Надо ли говорить, что при выборе спецсеминара у меня не было сомнений? О «генетическом коде литературы» я уже во сне бредила, разбирала каждую книгу только по этой модели и вообще жила теориями любимой руководительницы. В спецсеминарах было по четыре человека. Теперь мы обладали привилегией раз — а то и не раз — в неделю оказаться в ее маленькой квартире у вокзала. В контексте дивана, пепельницы и наших бумаг, которые мы вслух зачитывали преподавательнице и слушали ее бурные восторги: «Класс! Ох, ну молодец! Нет, как она текст составляет! Вот расцеловала бы тебя, только знаю, что целоваться со мной — сомнительное удовольствие!»

Но было одно «но», которое лежало на сердце просто-таки каменною плитою.

Нет, я не была еще в Церкви, и до моего первого Причастия оставался не один год. Но к «неведомому Богу» я относилась трепетно, а редкие посещения церквей… вход в дверь церкви был для меня всегда входом в другое измерение — и в то же время в собственное сердце, пока еще полутемное, но уже загадочное, наполненное возможностями, наполненное неясными без света красками — но они есть, гулкими звуками, обещающими перейти в неслыханное пение, и пространством, на самом деле существующим за простыми стенами.

Моя научная руководительница была атеисткой.

Нет, не такой, которая «просто решила, что Бога нет». Вот насколько бурной она была во всем остальном… Люди постарше утверждают факты совершенно страшных кощунств, которыми будто бы она ранее хвалилась, но я этого не знаю и «множить» не буду. Кстати, не помню, чтобы она говорила гадости про Церковь, иерархию или еще что-то. Буквально за год до нас она поставила студентке трояк, увидев у нее крест: «Студент обязан быть нигилистом!» С нами — не помню, чтобы «зверствовала». Я для себя решила, что на прямой вопрос отвечу прямым ответом, но случая так и не представилось. К тому же ее очень занимали евангельские ответы Христа фарисеям, она радостно хохотала на всю квартиру, — «как Он их!..» — прося меня процитировать еще, и мне казалось, что «что-то еще есть».

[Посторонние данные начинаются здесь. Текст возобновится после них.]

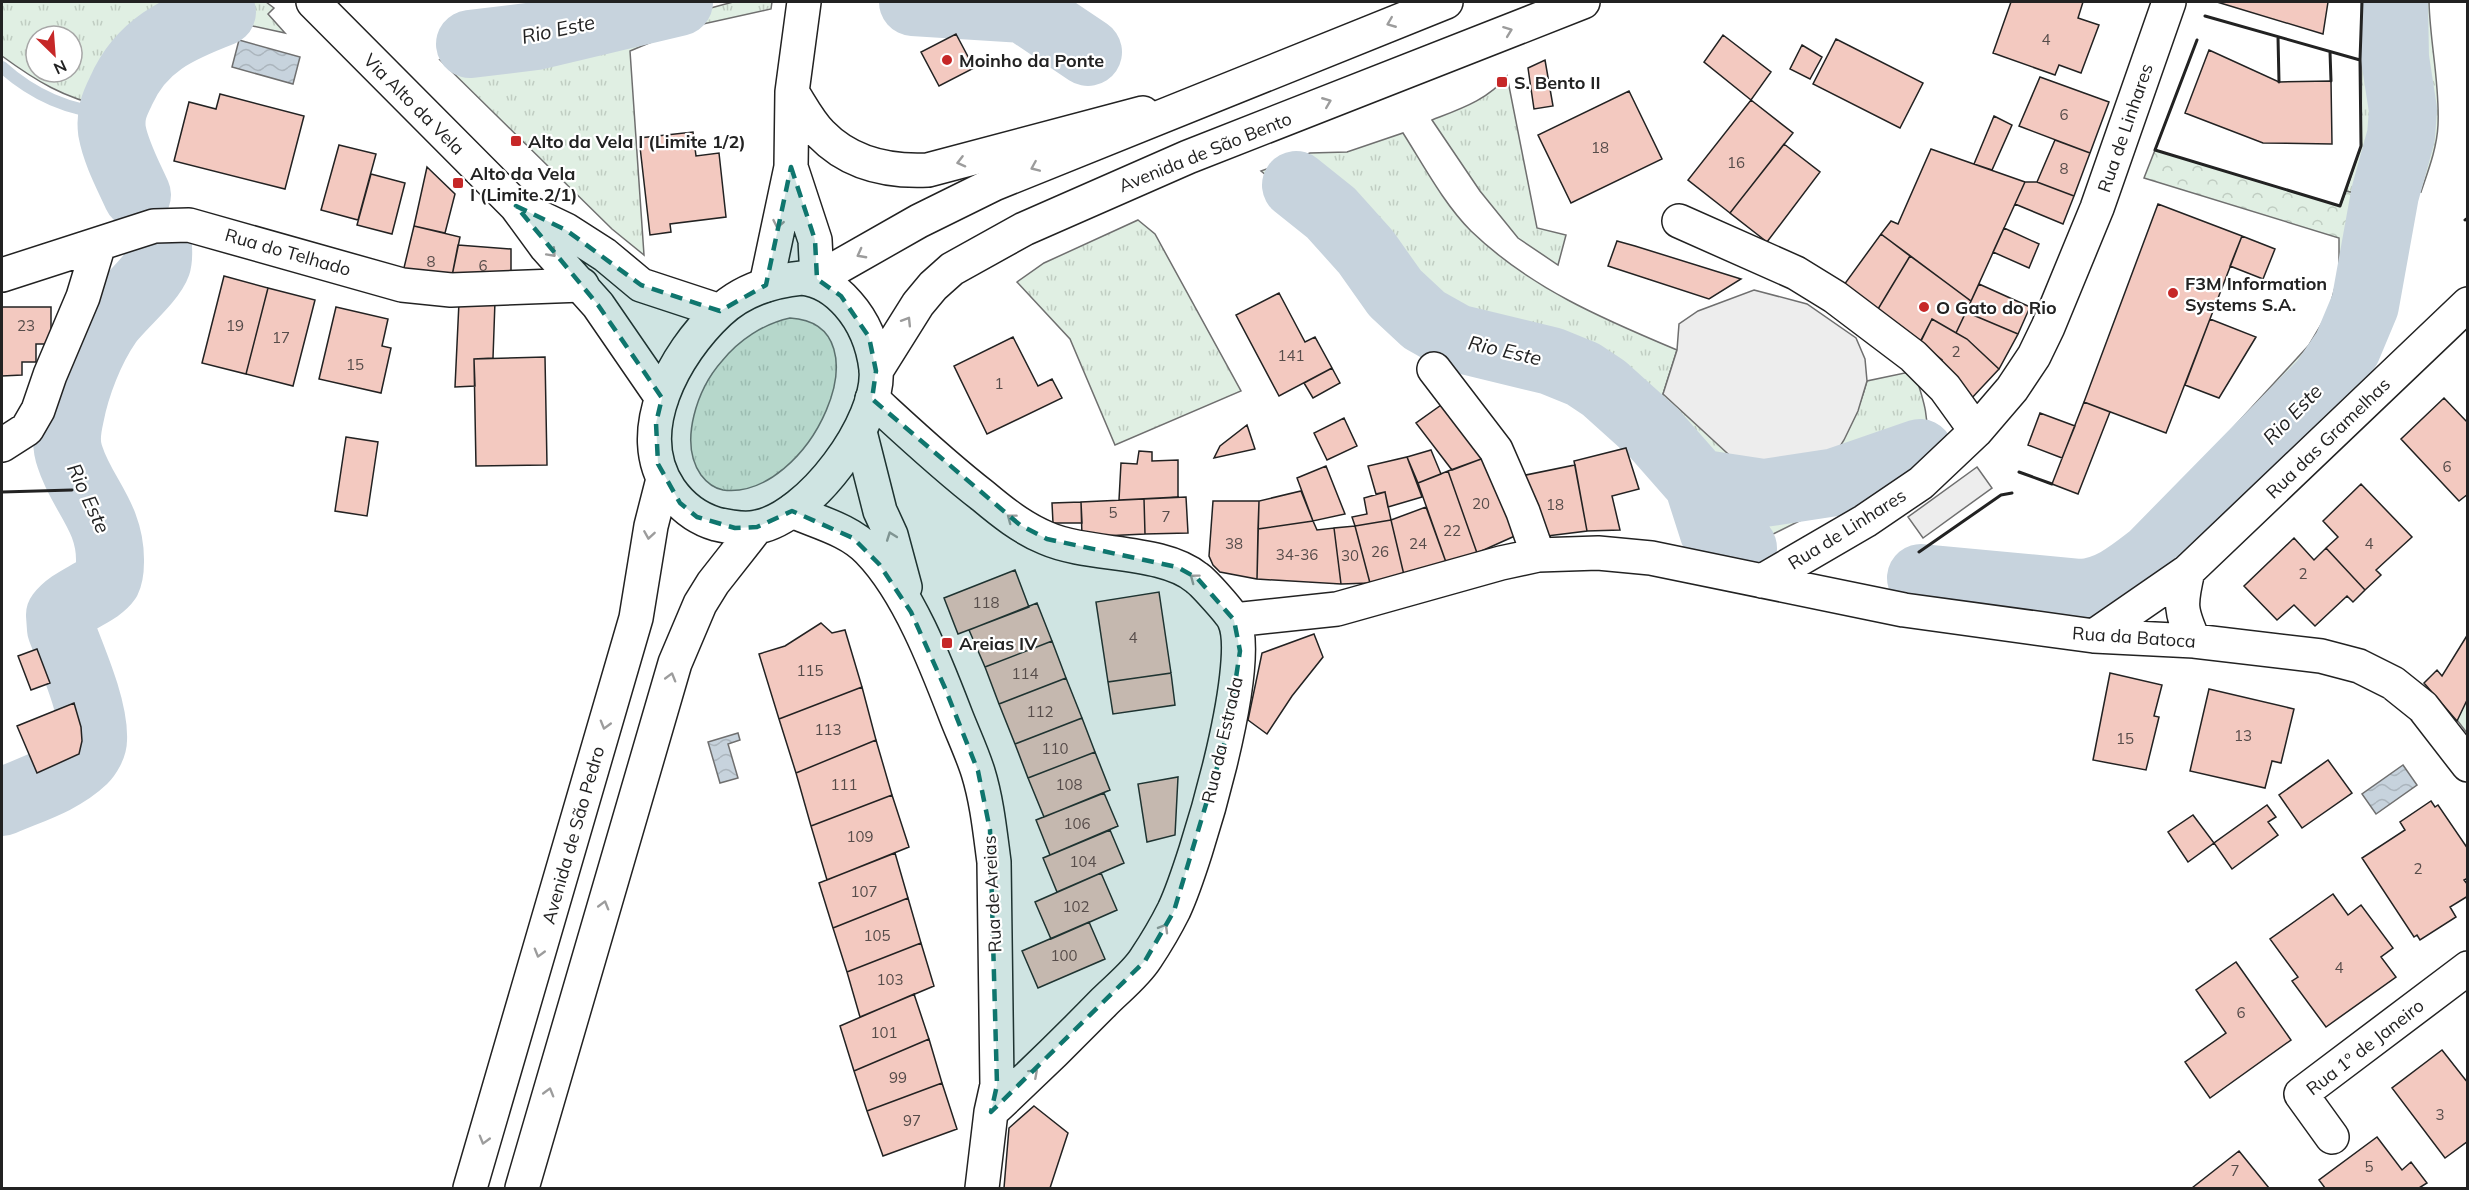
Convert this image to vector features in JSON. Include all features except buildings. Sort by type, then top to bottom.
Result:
[{"type":"street","name":"Via Alto da Vela","points":[[313,2],[516,206],[546,247],[603,311],[662,398]]},
{"type":"street","points":[[766,285],[791,167],[792,92],[804,2]]},
{"type":"street","points":[[817,279],[919,221],[994,184],[1446,2]]},
{"type":"street","name":"Avenida de São Bento","points":[[874,385],[918,304],[933,286],[959,264],[1024,229],[1188,157],[1583,2]]},
{"type":"street","name":"Rua de Linhares","points":[[1762,581],[1865,521],[1921,483],[1976,431],[2012,389],[2034,356],[2048,327],[2097,208],[2169,2]]},
{"type":"street","points":[[792,92],[820,134],[842,151],[882,169],[906,171],[928,170],[1124,117],[1200,100]]},
{"type":"street","points":[[791,167],[815,240],[817,279]]},
{"type":"street","name":"Via Alto da Vela","points":[[516,206],[566,230],[605,255],[641,285]]},
{"type":"street","points":[[1679,221],[1797,273],[1835,297],[1912,356],[1945,388],[1976,431]]},
{"type":"street","name":"Rua do Telhado","points":[[2,275],[154,226],[189,225],[402,285],[451,290],[582,285]]},
{"type":"street","points":[[2,445],[27,429],[38,410],[50,375],[83,297],[99,244]]},
{"type":"street","name":"Avenida de São Pedro","points":[[817,279],[793,279],[749,291],[720,311],[686,351],[662,398],[656,423],[658,464],[663,478],[680,503],[697,517],[735,528],[757,527],[774,521],[792,511],[836,469],[860,432],[874,385]]},
{"type":"street","points":[[817,279],[841,296],[859,316],[869,337],[874,385],[952,472],[1020,525],[1047,539],[1177,567],[1197,578],[1234,620],[1337,609],[1538,555],[1598,553],[1651,558],[1762,581]]},
{"type":"street","name":"Via Alto da Vela","points":[[582,285],[621,283],[641,285],[720,311]]},
{"type":"street","name":"Rua das Gramelhas","points":[[2094,636],[2188,571],[2468,304]]},
{"type":"street","points":[[1434,369],[1496,450],[1523,512],[1538,555]]},
{"type":"street","name":"Rua de Areias","points":[[860,432],[880,511],[891,535],[912,612],[978,771],[990,830],[994,862],[997,1085],[991,1112],[982,1188]]},
{"type":"street","name":"Avenida de São Pedro","points":[[470,1188],[636,618],[651,526],[663,478]]},
{"type":"street","name":"Rua de Areias","points":[[792,511],[853,538],[868,549],[912,612]]},
{"type":"street","name":"Avenida de São Pedro","points":[[522,1188],[675,663],[700,604],[713,583],[757,527]]},
{"type":"street","points":[[2188,571],[2183,593],[2182,614],[2194,641]]},
{"type":"street","name":"Rua da Batoca","points":[[1762,581],[1904,610],[2094,636],[2194,641],[2321,656],[2358,666],[2393,682],[2422,707],[2468,765]]},
{"type":"street","name":"Rua da Estrada","points":[[991,1112],[1046,1062],[1145,961],[1174,911],[1191,865],[1228,731],[1236,691],[1240,651],[1234,620]]},
{"type":"street","name":"Rua 1º de Janeiro","points":[[2332,1137],[2301,1094],[2468,968]]},
{"type":"highlighted area","points":[[791,167],[815,240],[817,279],[841,296],[869,337],[876,371],[872,399],[1020,525],[1047,539],[1177,567],[1197,578],[1234,620],[1240,651],[1228,731],[1174,911],[1145,961],[991,1112],[997,1085],[990,830],[978,771],[945,688],[911,612],[879,564],[853,538],[792,511],[757,527],[735,528],[697,517],[680,503],[658,464],[656,423],[662,398],[598,305],[516,206],[566,230],[641,285],[720,311],[766,285]]},
{"type":"green space","points":[[2,2],[266,2],[274,8],[268,14],[285,33],[234,22],[227,24],[221,3],[200,10],[164,28],[136,53],[124,69],[106,107],[77,99],[45,84],[84,84],[84,24],[24,24],[24,71],[2,56]]},
{"type":"green space","points":[[733,2],[772,2],[771,9],[685,28],[630,51],[644,255],[612,229],[440,60],[486,57],[621,32]]},
{"type":"green space","points":[[2362,2],[2387,2],[2386,56],[2396,112],[2393,142],[2374,198],[2346,191],[2361,146]]},
{"type":"green space","points":[[2404,2],[2429,2],[2436,79],[2438,110],[2436,142],[2421,192],[2396,186],[2408,145],[2412,111],[2403,46]]},
{"type":"green space","points":[[1507,76],[1537,228],[1566,235],[1558,265],[1518,238],[1480,191],[1432,120],[1482,98]]},
{"type":"green space","points":[[1403,133],[1452,209],[1471,231],[1494,251],[1543,286],[1568,300],[1677,350],[1663,394],[1826,469],[1850,427],[1867,381],[1914,371],[1925,410],[1926,450],[1904,469],[1755,543],[1736,548],[1721,548],[1687,541],[1684,508],[1626,448],[1570,383],[1514,364],[1464,352],[1434,356],[1390,325],[1369,300],[1337,251],[1301,204],[1261,171],[1310,153],[1347,152]]},
{"type":"green space","points":[[2155,150],[2340,206],[2346,191],[2374,198],[2351,297],[2337,338],[2315,369],[2152,544],[2121,566],[2093,579],[2054,582],[1908,565],[1919,552],[2051,569],[2085,565],[2114,558],[2144,536],[2186,479],[2309,345],[2328,313],[2339,273],[2339,238],[2144,178]]},
{"type":"green space","points":[[1138,220],[1155,234],[1241,391],[1115,445],[1070,339],[1017,282],[1044,263]]},
{"type":"green space","points":[[790,318],[819,328],[834,349],[835,378],[826,410],[808,442],[784,469],[755,486],[723,490],[716,488],[701,475],[694,462],[691,447],[694,416],[705,386],[713,372],[736,346],[770,324]]},
{"type":"green space","points":[[2467,698],[2467,733],[2457,720]]},
{"type":"shaded area","points":[[1754,290],[1807,304],[1856,338],[1865,359],[1867,381],[1858,411],[1826,469],[1752,476],[1663,394],[1677,350],[1679,324],[1698,311]]},
{"type":"shaded area","points":[[1977,467],[1992,488],[1923,538],[1908,517]]},
{"type":"water","points":[[239,40],[300,57],[293,84],[232,67]]},
{"type":"water","points":[[738,733],[740,740],[728,744],[738,778],[720,783],[708,742]]},
{"type":"water","points":[[2403,765],[2417,785],[2376,814],[2362,794]]},
{"type":"waterway","name":"Rio Este","points":[[470,44],[536,36],[679,2]]},
{"type":"waterway","name":"Rio Este","points":[[913,2],[1024,9],[1088,52]]},
{"type":"waterway","name":"Rio Este","points":[[1921,578],[2081,593],[2110,585],[2152,557],[2324,382],[2347,348],[2365,305],[2385,194],[2401,136],[2403,110],[2395,58],[2394,2]]},
{"type":"waterway","name":"Rio Este","points":[[137,195],[119,156],[112,131],[112,115],[119,96],[129,75],[150,50],[176,32],[222,12]]},
{"type":"waterway","points":[[2,67],[26,85],[52,100],[81,109],[111,113]]},
{"type":"waterway","name":"Rio Este","points":[[1296,185],[1331,213],[1366,252],[1395,293],[1424,320],[1456,338],[1551,361],[1583,374],[1604,388],[1654,433],[1698,483],[1764,493],[1836,482],[1920,453]]},
{"type":"waterway","name":"Rio Este","points":[[2,802],[65,774],[83,760],[92,745],[93,728],[90,714],[82,684],[61,629],[60,615],[65,609],[98,589],[107,580],[110,569],[109,546],[101,519],[75,471],[68,452],[68,426],[80,380],[95,344],[113,316],[154,271],[158,262],[158,246]]},
{"type":"waterway","points":[[1698,483],[1714,533],[1743,548]]},
{"type":"wall","points":[[2205,16],[2360,60],[2362,2]]},
{"type":"wall","points":[[2278,37],[2279,82]]},
{"type":"wall","points":[[2197,40],[2155,150],[2340,206],[2361,146],[2360,60]]},
{"type":"wall","points":[[2330,52],[2331,81]]},
{"type":"wall","points":[[2019,472],[2052,484]]},
{"type":"wall","points":[[2,492],[72,490]]},
{"type":"wall","points":[[1919,552],[2001,495],[2012,493]]},
{"type":"place","name":"Moinho da Ponte","points":[[947,60]]},
{"type":"place","name":"S. Bento II","points":[[1502,82]]},
{"type":"place","name":"Alto da Vela I (Limite 1/2)","points":[[516,141]]},
{"type":"place","name":"Alto da Vela I (Limite 2/1)","points":[[458,183]]},
{"type":"place","name":"F3M Information Systems S.A.","points":[[2173,293]]},
{"type":"place","name":"O Gato do Rio","points":[[1924,307]]},
{"type":"place","name":"Areias IV","points":[[947,643]]}]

И опять же было одно «но».

Наш семинар, вообще-то говоря, отличился. Из нас, четырех студенток, все четыре «выросли» в православных христианок. Такого вроде бы до нас не было. Может быть, чувствуя в нас эту «потенцию», именно нам и рассказала наша руководительница одну вещь.

Однажды, когда она еще была обычной трехлетней еврейской девочкой, в город пришел тиф. Все, кого знала их семья заболевшими, скоропостижно скончались. Заболела и девочка, и была при смерти, и не было бы на свете нашего семинара и развеселых лекций, если бы не… православная монахиня.

Откуда в еврейской семье оказалась православная монахиня — мне не объяснили. Знаю только, что монахиня крестила девочку — не знаю уж, по чину страха смертнаго ради или умудрилась позвать священника, однако умирающий ребенок был крещен с именем Матрона. «Так что я Матрёна», — задумчиво протянула преподавательница, разминая в пепельнице двадцать какую-то сигарету подряд.